_About this task_. Swap every "Shop" in the data below for "Store", and write the data out again with everything else unchanged.

_Input_.
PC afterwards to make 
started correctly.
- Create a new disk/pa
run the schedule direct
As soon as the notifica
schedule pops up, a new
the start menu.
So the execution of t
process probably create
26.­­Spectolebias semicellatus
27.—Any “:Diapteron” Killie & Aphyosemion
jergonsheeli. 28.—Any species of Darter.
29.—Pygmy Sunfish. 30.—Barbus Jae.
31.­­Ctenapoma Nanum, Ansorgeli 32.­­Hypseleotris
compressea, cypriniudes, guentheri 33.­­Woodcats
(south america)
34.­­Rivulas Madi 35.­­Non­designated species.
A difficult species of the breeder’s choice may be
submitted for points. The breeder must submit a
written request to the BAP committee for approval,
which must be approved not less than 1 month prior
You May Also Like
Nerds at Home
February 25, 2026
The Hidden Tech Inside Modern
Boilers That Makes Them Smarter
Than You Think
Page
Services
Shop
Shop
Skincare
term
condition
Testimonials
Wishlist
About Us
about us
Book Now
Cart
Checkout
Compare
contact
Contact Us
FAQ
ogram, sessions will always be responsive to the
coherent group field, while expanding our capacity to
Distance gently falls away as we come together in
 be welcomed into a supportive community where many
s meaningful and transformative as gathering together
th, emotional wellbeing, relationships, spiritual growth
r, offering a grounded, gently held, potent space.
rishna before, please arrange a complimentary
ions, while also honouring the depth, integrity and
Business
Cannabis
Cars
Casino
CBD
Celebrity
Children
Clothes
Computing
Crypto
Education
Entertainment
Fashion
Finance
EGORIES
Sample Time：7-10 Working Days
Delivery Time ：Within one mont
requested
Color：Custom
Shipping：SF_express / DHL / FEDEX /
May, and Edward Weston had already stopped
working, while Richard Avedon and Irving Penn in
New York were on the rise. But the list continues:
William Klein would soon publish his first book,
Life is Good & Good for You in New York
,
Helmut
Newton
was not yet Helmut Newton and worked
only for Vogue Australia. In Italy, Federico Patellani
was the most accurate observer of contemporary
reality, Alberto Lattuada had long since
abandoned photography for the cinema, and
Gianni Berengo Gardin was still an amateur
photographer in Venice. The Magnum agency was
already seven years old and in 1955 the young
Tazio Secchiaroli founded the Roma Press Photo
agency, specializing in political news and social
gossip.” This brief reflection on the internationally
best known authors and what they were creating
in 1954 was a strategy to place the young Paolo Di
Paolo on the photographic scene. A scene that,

_Answer space_.
PC afterwards to make 
started correctly.
- Create a new disk/pa
run the schedule direct
As soon as the notifica
schedule pops up, a new
the start menu.
So the execution of t
process probably create
26.­­Spectolebias semicellatus
27.—Any “:Diapteron” Killie & Aphyosemion
jergonsheeli. 28.—Any species of Darter.
29.—Pygmy Sunfish. 30.—Barbus Jae.
31.­­Ctenapoma Nanum, Ansorgeli 32.­­Hypseleotris
compressea, cypriniudes, guentheri 33.­­Woodcats
(south america)
34.­­Rivulas Madi 35.­­Non­designated species.
A difficult species of the breeder’s choice may be
submitted for points. The breeder must submit a
written request to the BAP committee for approval,
which must be approved not less than 1 month prior
You May Also Like
Nerds at Home
February 25, 2026
The Hidden Tech Inside Modern
Boilers That Makes Them Smarter
Than You Think
Page
Services
Store
Store
Skincare
term
condition
Testimonials
Wishlist
About Us
about us
Book Now
Cart
Checkout
Compare
contact
Contact Us
FAQ
ogram, sessions will always be responsive to the
coherent group field, while expanding our capacity to
Distance gently falls away as we come together in
 be welcomed into a supportive community where many
s meaningful and transformative as gathering together
th, emotional wellbeing, relationships, spiritual growth
r, offering a grounded, gently held, potent space.
rishna before, please arrange a complimentary
ions, while also honouring the depth, integrity and
Business
Cannabis
Cars
Casino
CBD
Celebrity
Children
Clothes
Computing
Crypto
Education
Entertainment
Fashion
Finance
EGORIES
Sample Time：7-10 Working Days
Delivery Time ：Within one mont
requested
Color：Custom
Shipping：SF_express / DHL / FEDEX /
May, and Edward Weston had already stopped
working, while Richard Avedon and Irving Penn in
New York were on the rise. But the list continues:
William Klein would soon publish his first book,
Life is Good & Good for You in New York
,
Helmut
Newton
was not yet Helmut Newton and worked
only for Vogue Australia. In Italy, Federico Patellani
was the most accurate observer of contemporary
reality, Alberto Lattuada had long since
abandoned photography for the cinema, and
Gianni Berengo Gardin was still an amateur
photographer in Venice. The Magnum agency was
already seven years old and in 1955 the young
Tazio Secchiaroli founded the Roma Press Photo
agency, specializing in political news and social
gossip.” This brief reflection on the internationally
best known authors and what they were creating
in 1954 was a strategy to place the young Paolo Di
Paolo on the photographic scene. A scene that,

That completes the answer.